Our Constitution carefully separates the legislative, executive, and judicial powers into three separate branches of government: Congress enacts laws, which the president enforces and the courts review. However, when all of these powers are accumulated “in the same hands,” James Madison warned in Federalist No. 47, the government “may justly be pronounced the very definition of tyranny.” The rise of the administrative state over the last century has pushed us closer and closer to the brink. Today, Congress enacts vague laws, the executive branch aggrandizes unbounded discretion, and the courts defer to those dictates. For decades, presidents of both parties have celebrated this ongoing distortion of our constitutional order because it promotes their agenda. The Trump administration, however, is poised to disrupt this status quo.
In a series of significant speeches at the Federalist Society’s national convention, the president’s lawyers have begun to articulate a framework for restoring the separation of powers: First, Congress should cease delegating its legislative power to the executive branch; second, the executive branch will stop using informal “guidance documents” that deprive people of the due process of law without fair notice; and third, courts should stop rubber‐stamping diktats that lack the force of law.
Executive power is often described as a one‐way ratchet: Each president, Democrat or Republican, augments the authority his predecessor aggrandized. These three planks of the Trumpian Constitution — delegation, due process, and deference — are remarkable, because they do the exact opposite by ratcheting down the president’s authority. If Congress passes more precise statues, the president has less discretion. If federal agencies comply with the cumbersome regulatory process, the president has less latitude. If judges become more engaged and scrutinize federal regulations, the president receives less deference. Each of these actions would weaken the White House but strengthen the rule of law. To the extent that President Trump follows through with this platform, he can accomplish what few (myself included) thought possible: The inexorable creep of the administrative leviathan can be slowed down, if not forced into retreat.
Congress Should Cease Delegating Legislative Power to the Executive Branch
The Federalist Society for Law & Public Policy Studies is the leading organization for conservative and libertarian lawyers interested in the current state of the legal order. I joined when I was in law school, and I frequently speak at their events.

DATA FOR REVIEW
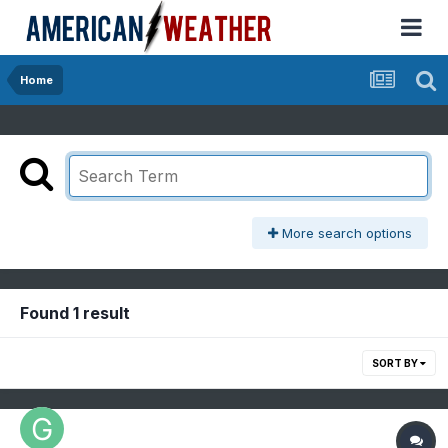
Home
More search options
Found 1 result
SORT BY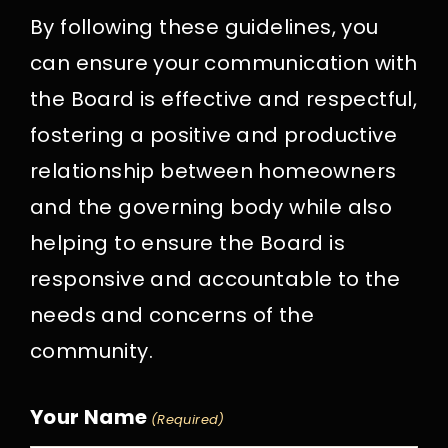
By following these guidelines, you
can ensure your communication with
the Board is effective and respectful,
fostering a positive and productive
relationship between homeowners
and the governing body while also
helping to ensure the Board is
responsive and accountable to the
needs and concerns of the
community.
Your Name
(Required)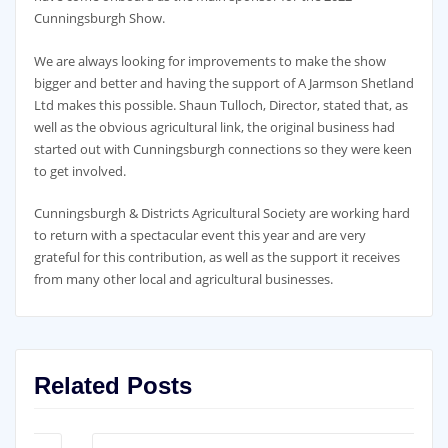
Cunningsburgh Show.
We are always looking for improvements to make the show
bigger and better and having the support of A Jarmson Shetland
Ltd makes this possible. Shaun Tulloch, Director, stated that, as
well as the obvious agricultural link, the original business had
started out with Cunningsburgh connections so they were keen
to get involved.
Cunningsburgh & Districts Agricultural Society are working hard
to return with a spectacular event this year and are very
grateful for this contribution, as well as the support it receives
from many other local and agricultural businesses.
Related Posts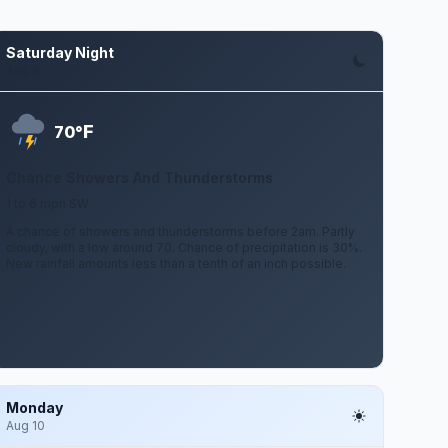
Saturday Night
Aug 8
F
70°
Chance Showers And Thunderstorms
1 to 6 mph SW
A chance of showers and thunderstorms before 2am. Partly
cloudy, with a low around 70. Chance of precipitation is 30%.
New rainfall amounts less than a tenth of an inch possible.
Monday
Aug 10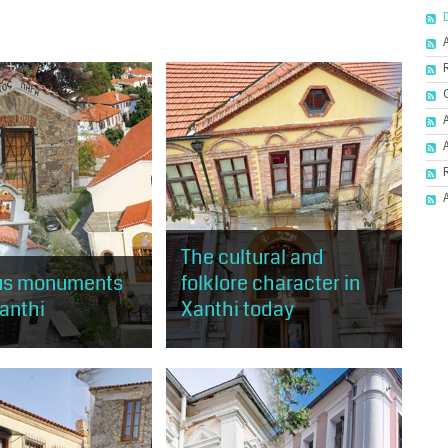
The cultural and
ous monuments
folklore character in
Xanthi
Xanthi today
will have the
The visitor will have the
 to tour religious
opportunity to tour almost the
of old Xanthi.
entire area of Old Xanthi and visit
buildings and places of cultural
and artistic...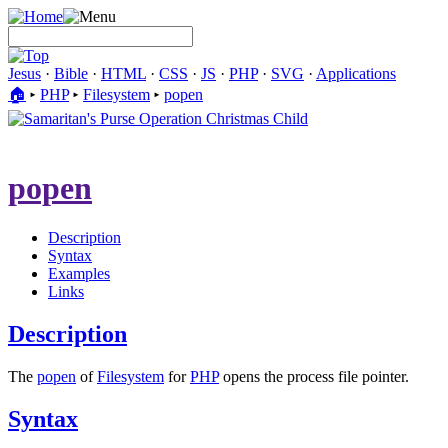
Jesus
·
Bible
·
HTML
·
CSS
·
JS
·
PHP
·
SVG
·
Applications
🏠︎
▸
PHP
▸
Filesystem
▸
popen
popen
Description
Syntax
Examples
Links
Description
The
popen
of
Filesystem
for
PHP
opens the process file pointer.
Syntax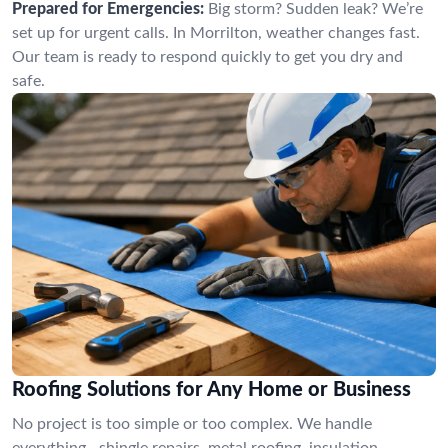
Prepared for Emergencies:
Big storm? Sudden leak? We’re
set up for urgent calls. In Morrilton, weather changes fast.
Our team is ready to respond quickly to get you dry and
safe.
Roofing Solutions for Any Home or Business
No project is too simple or too complex. We handle
everything—shingle repairs, metal roofing, insulation,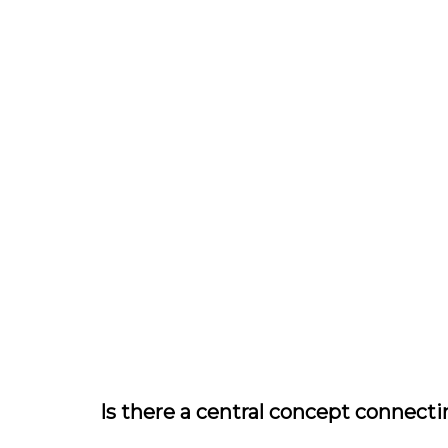
Is there a central concept connecti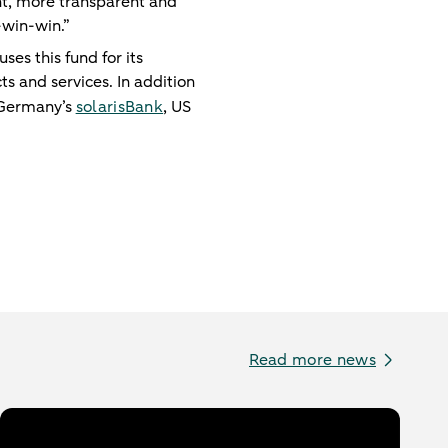
nt, more transparent and
-win-win.”
es this fund for its
ts and services. In addition
 Germany’s
solarisBank
, US
Read more news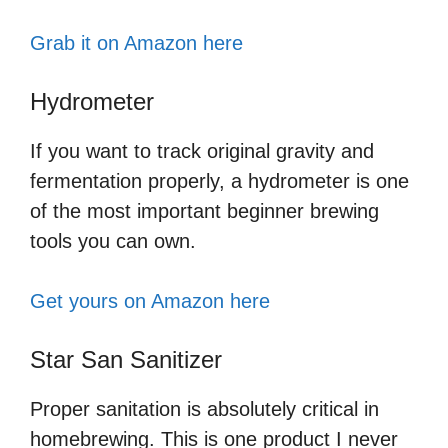
Grab it on Amazon here
Hydrometer
If you want to track original gravity and
fermentation properly, a hydrometer is one
of the most important beginner brewing
tools you can own.
Get yours on Amazon here
Star San Sanitizer
Proper sanitation is absolutely critical in
homebrewing. This is one product I never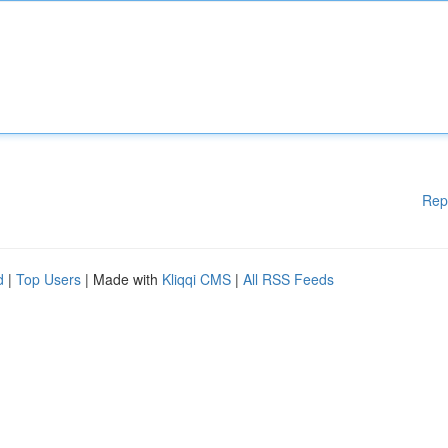
Rep
d
|
Top Users
| Made with
Kliqqi CMS
|
All RSS Feeds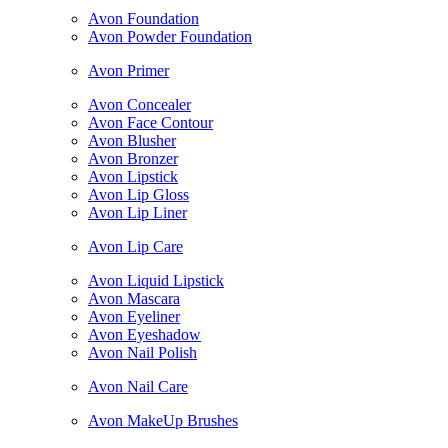
Avon Foundation
Avon Powder Foundation
Avon Primer
Avon Concealer
Avon Face Contour
Avon Blusher
Avon Bronzer
Avon Lipstick
Avon Lip Gloss
Avon Lip Liner
Avon Lip Care
Avon Liquid Lipstick
Avon Mascara
Avon Eyeliner
Avon Eyeshadow
Avon Nail Polish
Avon Nail Care
Avon MakeUp Brushes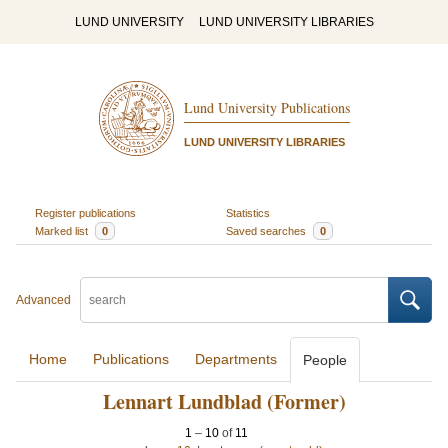
LUND UNIVERSITY
LUND UNIVERSITY LIBRARIES
Lund University Publications
LUND UNIVERSITY LIBRARIES
Register publications
Statistics
Marked list
0
Saved searches
0
Advanced
Home
Publications
Departments
People
Lennart Lundblad (Former)
1
–
10
of
11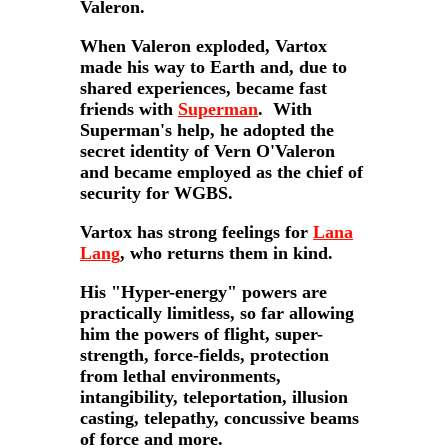
Valeron.
When Valeron exploded, Vartox
made his way to Earth and, due to
shared experiences, became fast
friends with
Superman
. With
Superman's help, he adopted the
secret identity of Vern O'Valeron
and became employed as the chief of
security for WGBS.
Vartox has strong feelings for
Lana
Lang
, who returns them in kind.
His "Hyper-energy" powers are
practically limitless, so far allowing
him the powers of flight, super-
strength, force-fields, protection
from lethal environments,
intangibility, teleportation, illusion
casting, telepathy, concussive beams
of force and more.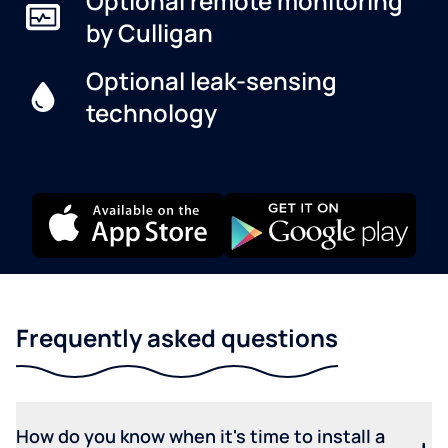
Optional remote monitoring
by Culligan
Optional leak-sensing
technology
Frequently asked questions
How do you know when it's time to install a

ACTION ITEM A
Reproduce the separation-of-powers essay word for word, from "In a series" up to and including "force of law.".
ACTION ITEM B
According to the separation-of-powers essay, what are the three planks of the Trumpian Constitution?

ANSWER BOX A
In a series of significant speeches at the Federalist Society’s national convention, the president’s lawyers have begun to articulate a framework for restoring the separation of powers: First, Congress should cease delegating its legislative power to the executive branch; second, the executive branch will stop using informal “guidance documents” that deprive people of the due process of law without fair notice; and third, courts should stop rubber‐stamping diktats that lack the force of law.

ANSWER BOX B
Delegation, due process, and deference.